**SUPPLIED DATA:**
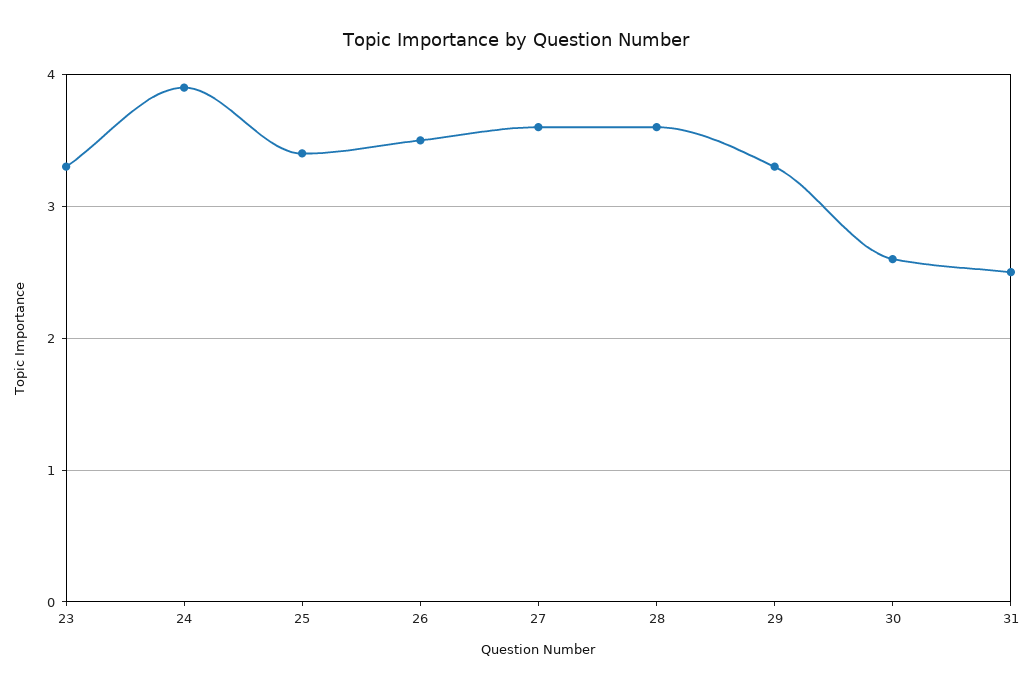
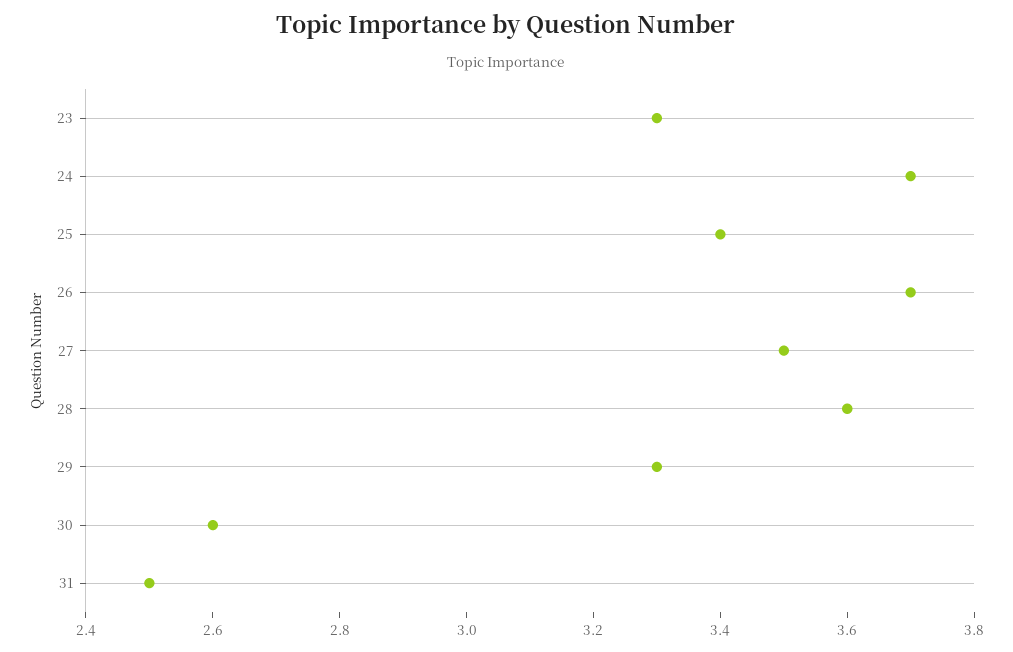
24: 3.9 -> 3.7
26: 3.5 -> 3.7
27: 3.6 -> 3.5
--
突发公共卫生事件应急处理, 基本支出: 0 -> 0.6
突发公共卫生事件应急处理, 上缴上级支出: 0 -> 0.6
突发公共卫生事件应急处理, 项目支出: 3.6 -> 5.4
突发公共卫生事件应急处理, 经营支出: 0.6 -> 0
---
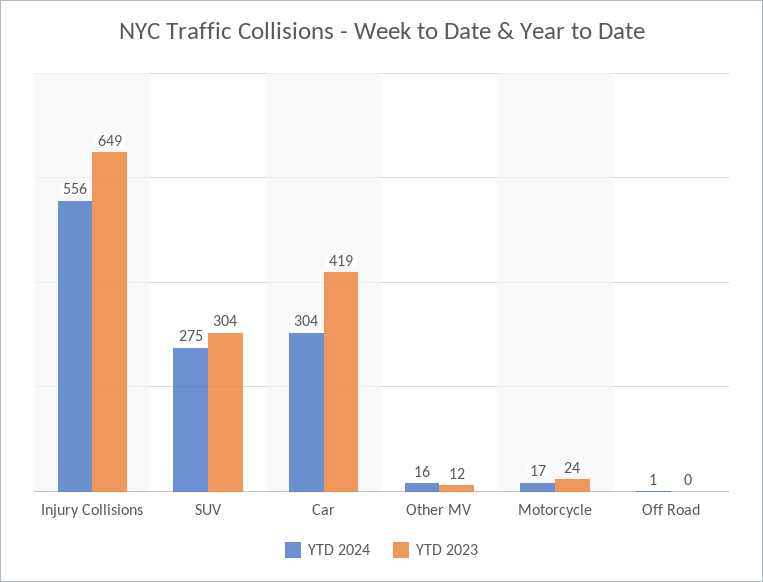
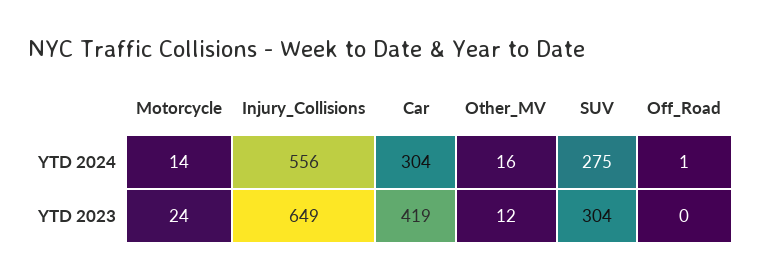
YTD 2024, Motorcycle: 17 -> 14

**YOUR GOAL:**
Please give an exact copy of the entries above, from the line with "突发公共卫生事件应急处理, 上缴上级支出: 0 -> 0.6" down to the line with "突发公共卫生事件应急处理, 经营支出: 0.6 -> 0", inclusive, and nothing else.

**RESPONSE TO THIS TASK:**
突发公共卫生事件应急处理, 上缴上级支出: 0 -> 0.6
突发公共卫生事件应急处理, 项目支出: 3.6 -> 5.4
突发公共卫生事件应急处理, 经营支出: 0.6 -> 0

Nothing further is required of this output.